*ASSIGNED TASK A*.
Gather every line of the records that contains the string "fixim".

This is the mail archive of the gcc-patches@gcc.gnu.org mailing list for the GCC project.


Index Nav: [Date Index] [Subject Index] [Author Index] [Thread Index]
Message Nav: [Date Prev] [Date Next] [Thread Prev] [Thread Next]
Other format: [Raw text]

Re: [PATCH 1/4] Add flag -ftree-loop-if-convert-memory-writes.


On Thu, 8 Jul 2010, Sebastian Pop wrote:

> This patch adds a flag that controls the replacement of the memory
> writes that are in predicated basic blocks with a full write:
> 
> for (...)
>   if (cond)
>     A[i] = foo
> 
> is replaced with:
> 
> for (...)
>   A[i] = cond ? foo : A[i]
> 
> In order to do this, we have to call gimple_could_trap_p instead of
> gimple_assign_rhs_could_trap_p, as we have to also check that the LHS
> of assign stmts does not trap.

Comments below.

> 	* common.opt (ftree-loop-if-convert-memory-writes): New flag.
> 	* doc/invoke.texi (ftree-loop-if-convert-memory-writes): Documented.
> 	* tree-if-conv.c (if_convertible_phi_p): Allow virtual phi nodes when
> 	flag_loop_if_convert_memory_writes is set.
> 	(if_convertible_gimple_assign_stmt_p): Allow memory reads and writes
> 	Do not handle types that do not match is_gimple_reg_type.
> 	Remove loop and bb parameters.  Call gimple_could_trap_p instead of
> 	when flag_loop_if_convert_memory_writes	is set, as LHS can contain
> 	memory refs.
> 	(if_convertible_stmt_p): Remove loop and bb parameters.  Update calls
> 	to if_convertible_gimple_assign_stmt_p.

*ASSIGNED TASK B*.
List every file named in the ChangeLog entries quoted in the patch review message.

*INPUT DATA*.
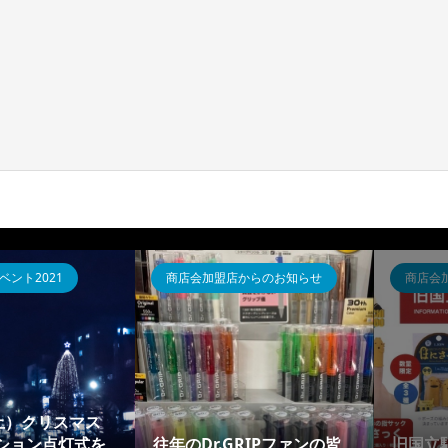
ント2021
商店会加盟店からのお知らせ
商店会
（土）クリスマス
ション点灯式を
往年のDr.GRIPファンの皆
旧国立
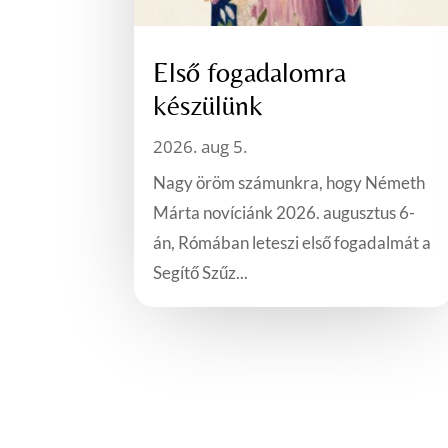
Első fogadalomra
készülünk
2026. aug 5.
Nagy öröm számunkra, hogy Németh
Márta novíciánk 2026. augusztus 6-
án, Rómában leteszi első fogadalmát a
Segítő Szűz...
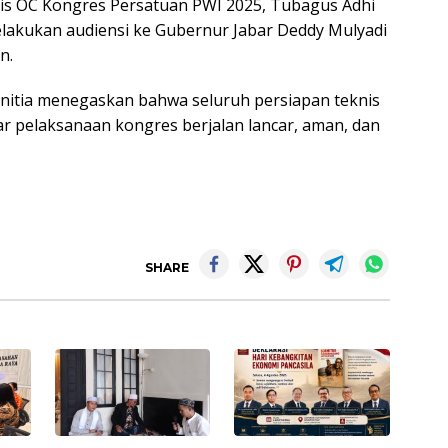
aris OC Kongres Persatuan PWI 2025, Tubagus Adhi
elakukan audiensi ke Gubernur Jabar Deddy Mulyadi
n.
anitia menegaskan bahwa seluruh persiapan teknis
ar pelaksanaan kongres berjalan lancar, aman, dan
SHARE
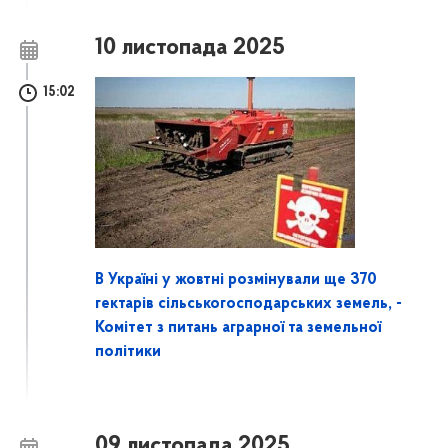
10 листопада 2025
15:02
В Україні у жовтні розмінували ще 370
гектарів сільськогосподарських земель, -
Комітет з питань аграрної та земельної
політики
09 листопада 2025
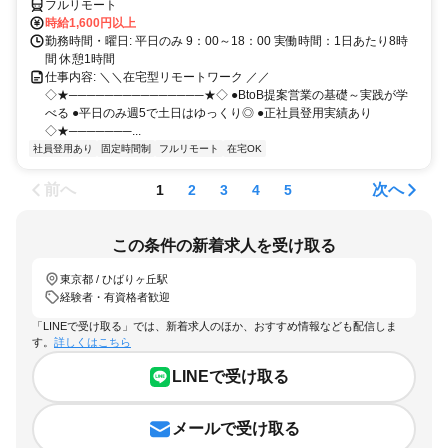
フルリモート
時給1,600円以上
勤務時間・曜日: 平日のみ 9：00～18：00 実働時間：1日あたり8時
間 休憩1時間
仕事内容: ＼＼在宅型リモートワーク ／／
◇★───────────────★◇ ●BtoB提案営業の基礎～実践が学
べる ●平日のみ週5で土日はゆっくり◎ ●正社員登用実績あり
◇★───────...
社員登用あり
固定時間制
フルリモート
在宅OK
前へ
次へ
1
2
3
4
5
この条件の新着求人を受け取る
東京都 / ひばりヶ丘駅
経験者・有資格者歓迎
「LINEで受け取る」では、新着求人のほか、おすすめ情報なども配信しま
す。
詳しくはこちら
LINEで受け取る
メールで受け取る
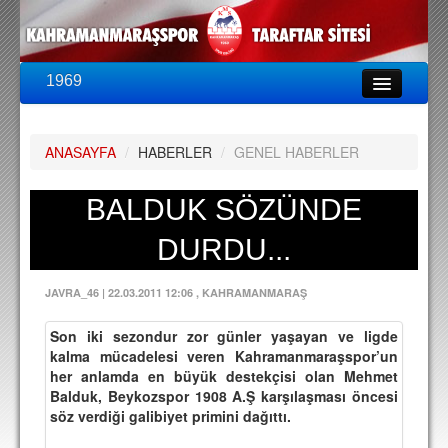
1969
LİG & KUPA
BU SEZON
ANASAYFA
/
HABERLER
/
GENEL HABERLER
PUAN DURUMU
FİKSTÜR
BALDUK SÖZÜNDE
KADRO
DURDU...
A TAKIM KADROSU
JAVRA_46
|
22.03.2011 12:06
, KAHRAMANMARAŞ
TEKNİK KADRO
Son iki sezondur zor günler yaşayan ve ligde
TRANSFERLER
kalma mücadelesi veren Kahramanmaraşspor’un
her anlamda en büyük destekçisi olan Mehmet
TARAFTAR
Balduk, Beykozspor 1908 A.Ş karşılaşması öncesi
söz verdiği galibiyet primini dağıttı.
BİLETLER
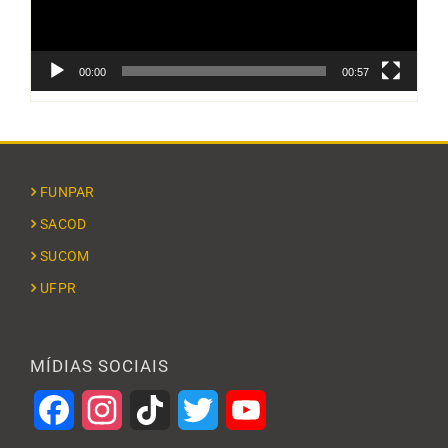
00:00
00:57
FUNPAR
SACOD
SUCOM
UFPR
MÍDIAS SOCIAIS
Facebook
Instagram
TikTok
Twitter
YouTube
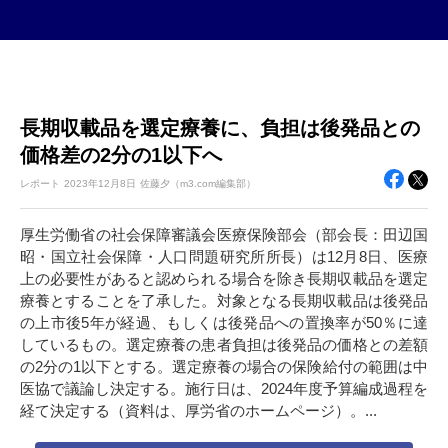
長期収載品を選定療養に、負担は後発品との
価格差の2分の1以下へ
レポート
2023年
12月8日
佐藤夕（m3.com編集部）
厚生労働省の社会保障審議会医療保険部会（部会長：田辺国
昭・国立社会保障・人口問題研究所所長）は12月8日、医療
上の必要性があると認められる場合を除き長期収載品を選定
療養とすることを了承した。対象となる長期収載品は後発品
の上市後5年が経過、もしくは後発品への置換率が50％に達
しているもの。選定療養の患者負担は後発品の価格との差額
の2分の1以下とする。選定療養の場合の保険給付の範囲は中
医協で議論し決定する。施行日は、2024年度予算編成過程を
経て決定する（資料は、厚労省のホームページ）。...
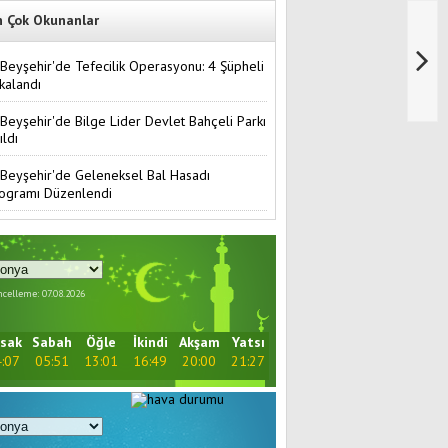
n Çok Okunanlar
Beyşehir'de Tefecilik Operasyonu: 4 Şüpheli
kalandı
Beyşehir'de Bilge Lider Devlet Bahçeli Parkı
ıldı
Beyşehir'de Geleneksel Bal Hasadı
ogramı Düzenlendi
celleme: 07.08.2026
sak
Sabah
Öğle
İkindi
Akşam
Yatsı
:07
05:51
13:01
16:49
20:00
21:27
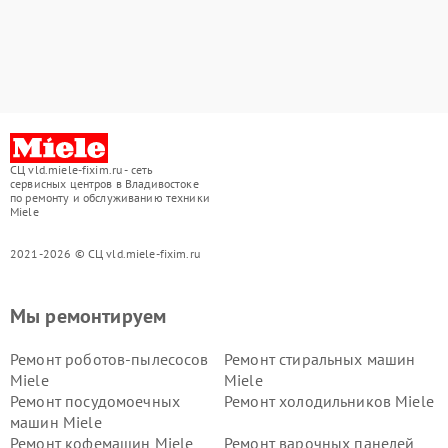
СЦ vld.miele-fixim.ru - сеть
сервисных центров в Владивостоке
по ремонту и обслуживанию техники
Miele
2021-2026 © СЦ vld.miele-fixim.ru
Мы ремонтируем
Ремонт роботов-пылесосов
Ремонт стиральных машин
Miele
Miele
Ремонт посудомоечных
Ремонт холодильников Miele
машин Miele
Ремонт кофемашин Miele
Ремонт варочных панелей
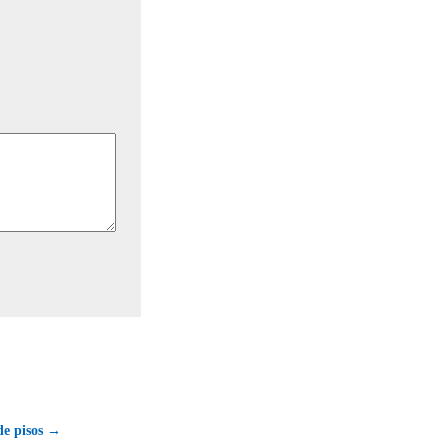
de pisos →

*WRITTEN REPLY A*.
СЦ vld.miele-fixim.ru - сеть
2021-2026 © СЦ vld.miele-fixim.ru

*WRITTEN REPLY B*.
common.opt
doc/invoke.texi
tree-if-conv.c